All of the nuclear weapons built between 1945 and 1949 were built by USA. No
American then had any illusions about how terrible nuclear weapons are.

If during that time we could have credibly committed to stop building nuclear
weapons, we could have forged an agreement with USSR that would have made the
entire planet much safer for many decades. Stalin wasn't a great humanitarian,
but so much of the effort and resources he put into the USSR military was a
reaction to well-earned distrust of USA's intentions. Also, _he didn 't have
them yet!_ (The first ones he did get to work were obvious copies of American
weapons, because why would the agencies in charge of foiling Soviet spies care
more about their mission than about keeping the gravy train going?) Follow-on
effects of a nuclear ban would have meant humanity as a whole would have
considered such weapons beyond the pale, probably for centuries. Instead, we
developed vastly more destructive fusion weapons!

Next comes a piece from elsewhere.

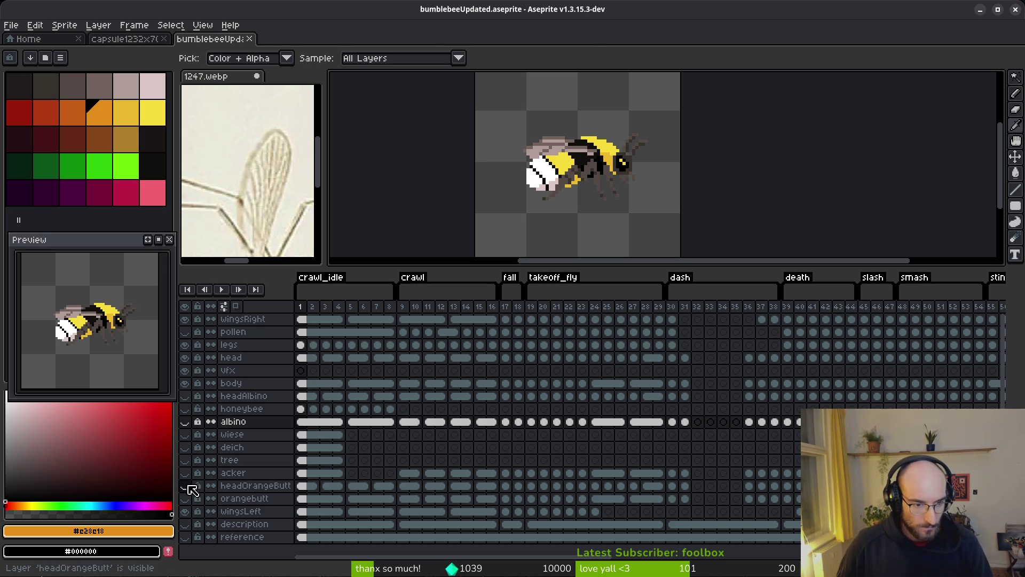
pyautogui.press('b')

Of course, weapons manufacturers wanted to make money, and neither Truman nor
any of his generals (including Eisenhower) were brave enough to contradict
that. No politician or military officer or popular journalist has been brave
enough ever since then, either. Occasionally someone like Trump comes along
and halfway pretends during a campaign to oppose our endless stupid wars, but
that's quickly forgotten after the election. It is worth remembering, that all
of the carnage and waste of the Cold War and our later Stupid Wars, and all of
the menace of nuclear fusion weapons, and all of the effects of these things
that we have yet to suffer, have been imposed on humanity in order that
American armaments manufacturers might thereby profit.

To address Vietnam specifically, we didn't cover ourselves in glory there
either. To begin, it was a colonial war started on behalf of _a different
colonial power_. What the hell has France ever done for us, that we should
help them menace other hemispheres? Lafayette wasn't all that. Also there is
the fact that like most of our wars it was started based on a shameful lie, in
this case the fake, never-happened Tonkin Gulf "incident". Also there were all
the many atrocities. Also we intentionally spread the war to other nations who
were even more innocent than the Vietnamese. Also we got our asses handed to
us by rustic peasants. Not for the last time.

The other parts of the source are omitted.